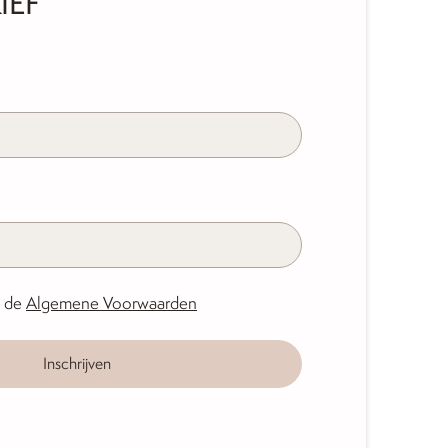
IEF
t de
Algemene Voorwaarden
Inschrijven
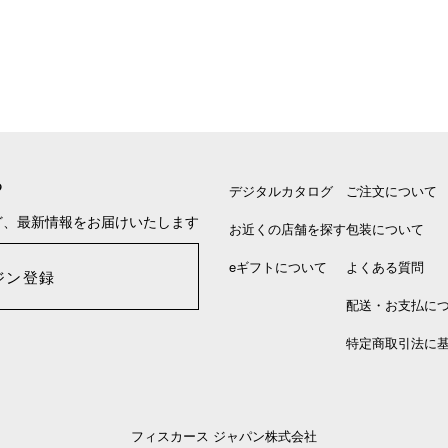
る
デジタルカタログ
ご注文について
ど、最新情報をお届けいたします
お近くの店舗を探す
包装について
eギフトについて
よくある質問
ジン登録
配送・お支払に
特定商取引法に
フィスカース ジャパン株式会社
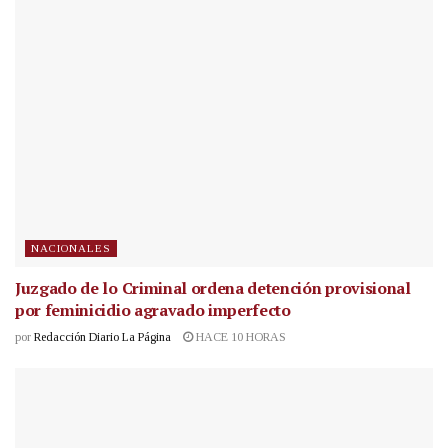
NACIONALES
Juzgado de lo Criminal ordena detención provisional
por feminicidio agravado imperfecto
por
Redacción Diario La Página
HACE 10 HORAS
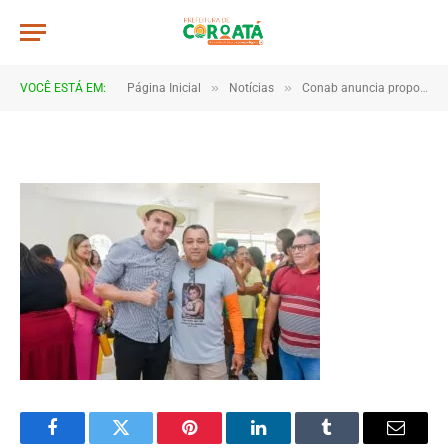
a0028
De
TJHONEGRO
29 de julho de 2025
»
»
VOCÊ ESTÁ EM:
Página Inicial
Notícias
Conab anuncia propostas do PAA aprovadas para grupos rurais de Coroatá
1 Minutos de Leitura
Facebook
Twitter
Pinterest
LinkedIn
Tumblr
Email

**EXERCISE:**
Say how many lines of the material hold the string "Página". Nothing else should be written.

**RESULT:**
2